Волны набегали робко, осторожно, опасаясь, будто кто-то здесь, на берегу, ухватит их за заднюю ножку и утащит в дюны. Убаюкивающее шуршание воды. Даже спать захотелось. Улечься на песочек, и подремать.
Полусонным я и вернулся назад, уселся в кресло, и в самом деле подремал.
А потом — ужин.
Зал заполнен на три четверти, люди солидные, и по повадкам видно, и по посадке головы, никто не тараторит, говорят веско, скупо, слова свои ценят.
Камбала, картофельные клёцки, кефир. Не много, не мало. В меру.
Я за одним столом с Петросянами. У Тиграна Вартановича то же меню, и он немного страдает, но Рона Яковлевна довольна. Острого и пряного Тигранчику каждый день вредно, а особенно вредно на ночь. Правильное питание — залог здоровья.
— Мы, шахматисты — бродячие артисты, — сказал Петросян. — Скитаемся по чужим углам, развлекаем публику, и стараемся не думать, нужны ли мы нам.
— Не хандри, Тигранчик, не хандри, — уговаривала его жена, но Тигран и не думал хандрить. Он говорил совершенно серьёзно. О наболевшем.

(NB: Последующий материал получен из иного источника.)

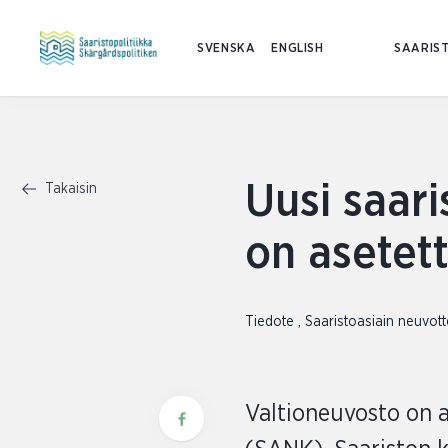
SVENSKA
ENGLISH
SAARIST
Uusi saar
Takaisin
on asetet
Tiedote
,
Saaristoasiain neuvot
Valtioneuvosto on 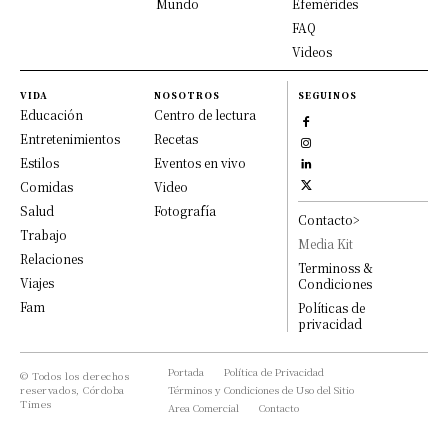
Mundo
Efemérides
FAQ
Videos
VIDA
NOSOTROS
SEGUINOS
Educación
Centro de lectura
Entretenimientos
Recetas
Estilos
Eventos en vivo
Comidas
Video
Salud
Fotografía
Contacto>
Trabajo
Media Kit
Relaciones
Terminoss &
Viajes
Condiciones
Fam
Políticas de
privacidad
Portada
Política de Privacidad
© Todos los derechos
reservados, Córdoba
Términos y Condiciones de Uso del Sitio
Times
Area Comercial
Contacto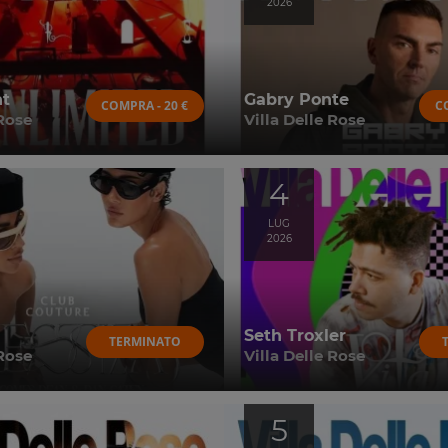
2026
nt
Gabry Ponte
COMPRA - 20 €
C
 Rose
Villa Delle Rose
4
LUG
2026
Seth Troxler
TERMINATO
 Rose
Villa Delle Rose
5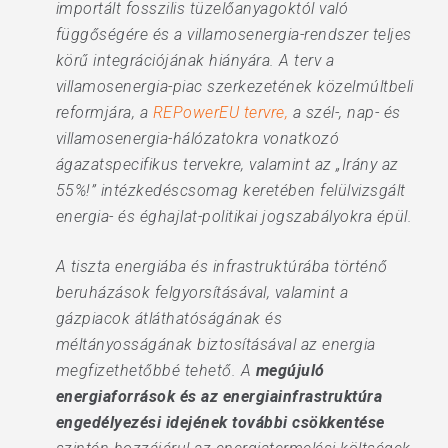
importált fosszilis tüzelőanyagoktól való
függőségére és a villamosenergia-rendszer teljes
körű integrációjának hiányára. A terv a
villamosenergia-piac szerkezetének közelmúltbeli
reformjára, a
REPowerEU tervre,
a szél-, nap- és
villamosenergia-hálózatokra vonatkozó
ágazatspecifikus tervekre, valamint az „Irány az
55%!” intézkedéscsomag keretében felülvizsgált
energia- és éghajlat-politikai jogszabályokra épül.
A tiszta energiába és infrastruktúrába történő
beruházások felgyorsításával, valamint a
gázpiacok átláthatóságának és
méltányosságának biztosításával az energia
megfizethetőbbé tehető. A
megújuló
energiaforrások és az energiainfrastruktúra
engedélyezési idejének további csökkentése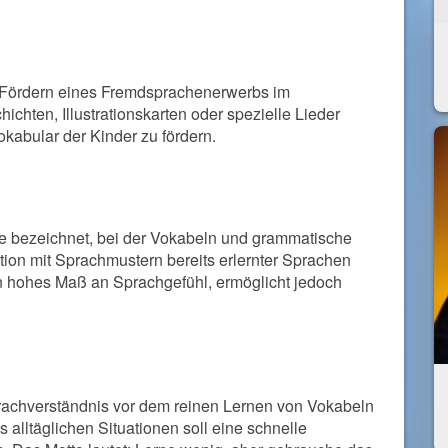
s Fördern eines Fremdsprachenerwerbs im
hichten, Illustrationskarten oder spezielle Lieder
abular der Kinder zu fördern.
e bezeichnet, bei der Vokabeln und grammatische
ation mit Sprachmustern bereits erlernter Sprachen
n hohes Maß an Sprachgefühl, ermöglicht jedoch
rachverständnis vor dem reinen Lernen von Vokabeln
alltäglichen Situationen soll eine schnelle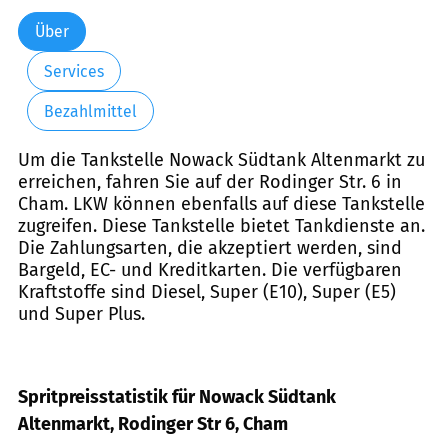
Über
Services
Bezahlmittel
Um die Tankstelle Nowack Südtank Altenmarkt zu
erreichen, fahren Sie auf der Rodinger Str. 6 in
Cham. LKW können ebenfalls auf diese Tankstelle
zugreifen. Diese Tankstelle bietet Tankdienste an.
Die Zahlungsarten, die akzeptiert werden, sind
Bargeld, EC- und Kreditkarten. Die verfügbaren
Kraftstoffe sind Diesel, Super (E10), Super (E5)
und Super Plus.
Spritpreisstatistik für Nowack Südtank
Altenmarkt, Rodinger Str 6, Cham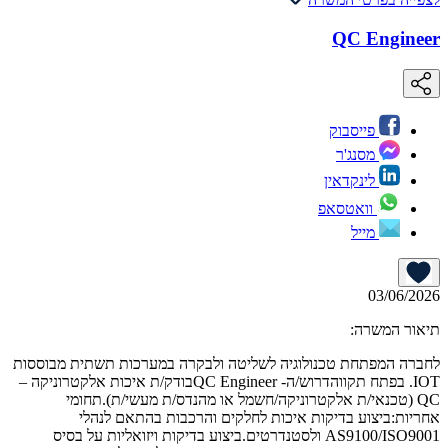
QC Engineer
פייסבוק
מסנג'ר
לינקדאין
וואטסאפ
מייל
03/06/2026
תיאור המשרה:
לחברה המפתחת טכנולוגיה לשליטה ולבקרה במערכות תשתית מבוססות
IOT. בפתח תקווהדרוש/ה- QC Engineerבודק/ת איכות אלקטרוניקה –
QC (טכנאי/ת אלקטרוניקה/חשמל או מהנדס/ת מעשי/ת).תחומי
אחריות:ביצוע בדיקות איכות לחלקים והרכבות בהתאם לנהלי
AS9100/ISO9001 ולסטנדרטים.ביצוע בדיקות ויזואליות על בסיס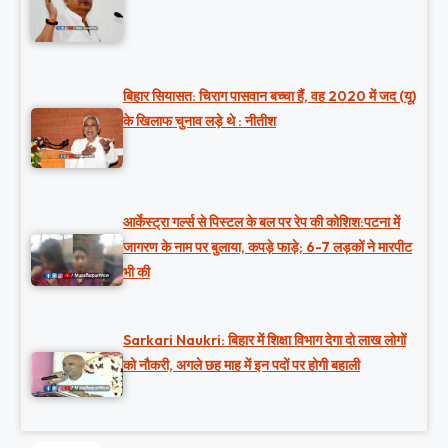
बिहार सियासत: चिराग पासवान बच्चा हैं, वह 2020 में जद (यू)
के खिलाफ चुनाव लड़े थे : नीतीश
आर्केस्ट्रा गर्ल्स से पिस्टल के बल पर रेप की कोशिश:पटना में
जागरण के नाम पर बुलाया, कपड़े फाड़े; 6-7 लड़कों ने मारपीट
भी की
Sarkari Naukri: बिहार में शिक्षा विभाग देगा दो लाख लोगों
को नौकरी, अगले छह माह में इन पदों पर होगी बहाली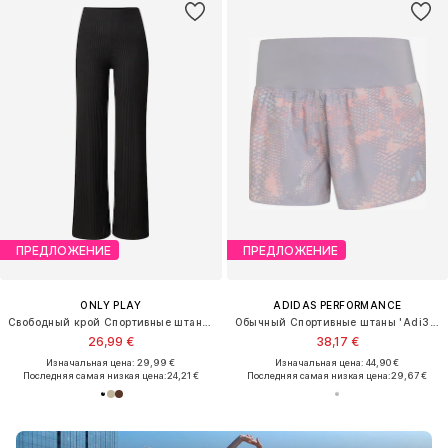
ПРЕДЛОЖЕНИЕ
ПРЕДЛОЖЕНИЕ
ONLY PLAY
ADIDAS PERFORMANCE
Свободный крой Спортивные штаны 'ONPSeren'
Обычный Спортивные штаны 'Adi365 Iconic'
26,99 €
38,17 €
Изначальная цена: 29,99 €
Изначальная цена: 44,90 €
Последняя самая низкая цена:
24,21 €
Последняя самая низкая цена:
29,67 €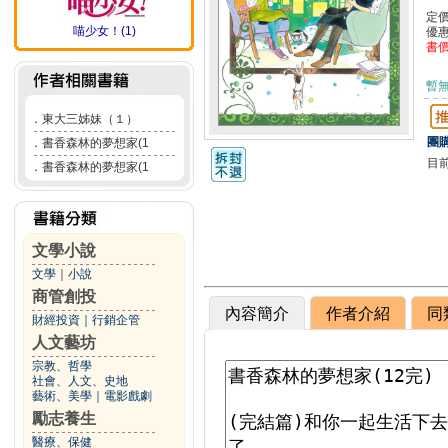
定
喵少女！(1)
優
書
暫
．
東大三姊妹（１）
團購
．
書香森林的夢想家(1
目
．
書香森林的夢想家(1
文學小說
文學
｜
小說
商管創投
內容簡介
作者介紹
同
財經投資
｜
行銷企管
人文藝坊
宗教、哲學
社會、人文、史地
藝術、美學
｜
電影戲劇
勵志養生
醫療、保健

— Если завтра какое-нибудь явление, космические лучи, или вирус, вдруг напрочь сотрут у людей память о шахматах, что изменится в мире? Ничего не изменится! Знаете, в семьдесят пятом мы в журнале решили завести рубрику, «Шахматы на войне». К тридцатилетию победы над Германией. И стали собирать материалы. О шахматистах нашлось немало историй. Кто-то отправился на фронт, добровольцем или по призыву, и воевал. Кто-то ковал победу в тылу, взять хоть Котова, который работал конструктором на военном заводе, и за работу получил орден Ленина. Но то шахматисты, а шахматы? В госпиталях выздоравливающие порой играли в шахматы, но это не совсем то, согласитесь. В карты они играли несравненно чаще.
А письма от читателей приходят и приходят, «расскажите, как шахматная стратегия помогала планировать сражения, операцию „Багратион“ или взятие Берлина».
Действительно, как?
А никак. Шахматы — игра. Одна из. Единственная польза на войне — позволяла не короткое время отвлечься. Но вообще-то на фронте не до шахмат было.
Петросян доел последнюю клёцку, и добавил:
— У немцев почти так же, но с организацией получше. Создали Lazarettbetreuung Schach, и учили выздоравливающих азам шахматной игры, проводили соревнования, гроссмейстеры давали сеансы одновременной игры. Ефим Боголюбов давал, да и Алехин поучаствовал. Но об этом мы писать не могли, — и он решительно принялся за кефир.
Так прошел первый полноценный день нашего тренировочного сбора.